For those who were lucky enough to be able to remain in their cabins, life was grim, with many people subsisting on one scant meal a day, and many doing the heavy summer work with crops and turf.

Matters were made more difficult for some of them as, in some cases, grown boys who might have helped their mothers also accompanied their fathers when they migrated.

Yet the lives of the women who could remain in their cabins were much less difficult than those of women forced to lock ups their cabins and beg. In these cases, holdings were neglected and the family generally faced a cold, miserable winter as no fuel was saved.

In such cases it was disastrous if the absent husbands could not earn as much as might pay the rent and also the extra expenses caused by the dearth of potatoes and turf.

One can imagine the difficulties faced by many families in the parish of Kilfian in 1835. Some of the male migrants were forced to pawn their clothes and return in a very short time.
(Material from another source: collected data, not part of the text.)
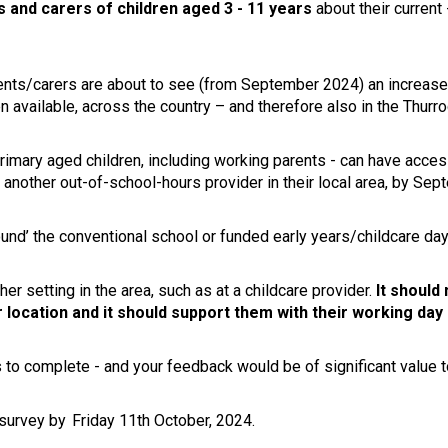
s and carers of children aged 3 - 11 years
about their current
ents/carers are about to see (from September 2024) an increase
 available, across the country – and therefore also in the Thurro
e primary aged children, including working parents - can have ac
om another out-of-school-hours provider in their local area, by S
und’ the conventional school or funded early years/childcare day,
her setting in the area, such as at a childcare provider.
It should 
location and it should support them with their working day
to complete - and your feedback would be of significant value t
 survey by Friday 11th October, 2024.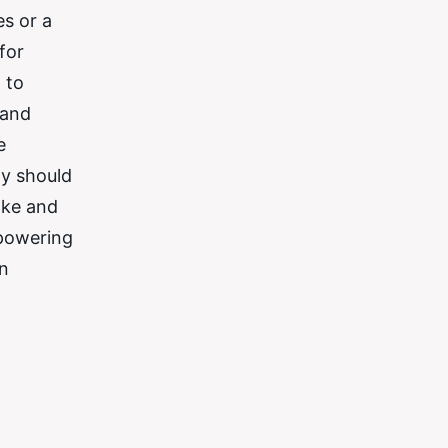
es or a
for
 to
 and
e
ty should
ake and
mpowering
in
The hardship was aggravated by the fact that most people did not have a change of clothing and almost inevitably eviction faced these people that winter as the hardship began to bite. Indeed, 400 families left the parish over a short period of time.

One can only guess at the strain imposed on many marriages by migration. Migration sometimes led to desertion, particularly during the Famine. In some cases deserted wives had to enter the workhouse. Yet many men faithfully remitted money to Ireland so that their wives and children could leave these institutions.
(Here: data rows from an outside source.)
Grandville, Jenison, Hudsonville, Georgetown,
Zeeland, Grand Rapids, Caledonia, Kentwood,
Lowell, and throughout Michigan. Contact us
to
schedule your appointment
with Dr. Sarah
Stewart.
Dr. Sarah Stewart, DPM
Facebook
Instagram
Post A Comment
One wonders about the effects of the break-up of village life during the busiest seasons of the year.

There are a host of unanswered questions about the care of people and belongings left behind when whole families left their holdings.

It is doubtful that old people wandered from their homes to beg. Who cared for these people when the younger members of the family took to begging in distant parts of the country?

One also wonders about the care of animals and fowl. The grown fowl may perhaps have been left to forage for themselves. Can one imagine a kindly neighbour caring for young chickens, goslings, etcetera, in the absence of the family.

When one considers how important fowl and eggs were in providing income for women, it is not likely that they would have been left to fend for themselves.

It would appear that some kind relative or neighbour milked cows, and may have acted as a caretaker tending to the animals owned by the absent family.

The care of animals may, however, have posed fewer problems that might be at first supposed, as many families did not own any.

In Burrishoole, it was reckoned that almost half of the population of 917 families had no cow.

There was little public outcry in Ireland against a system of seasonal migration which inflicted hardship on so many people, but it must be remembered that migration bolstered a system which was tottering on the brink of disaster.

After 1815 in particular, when the slump in agricultural prices should have led to a reduction in the rents charged for agricultural land, the reality was that Irish landlords were able to keep the rents unnaturally high, beyond the real value of the land, for the income of annual migration.

It was against the interests of the landlords, many of whom were absentees, to try to reform the evil land system, of which they themselves were the chief beneficiaries, and it was this evil system of land tenure which led to seasonal migration.

One can only pity the victims of such a system and at the same time admire the buoyancy of spirit which enabled women to cope with the extra burdens caused by migration aggravated by the very difficult circumstances of their lives.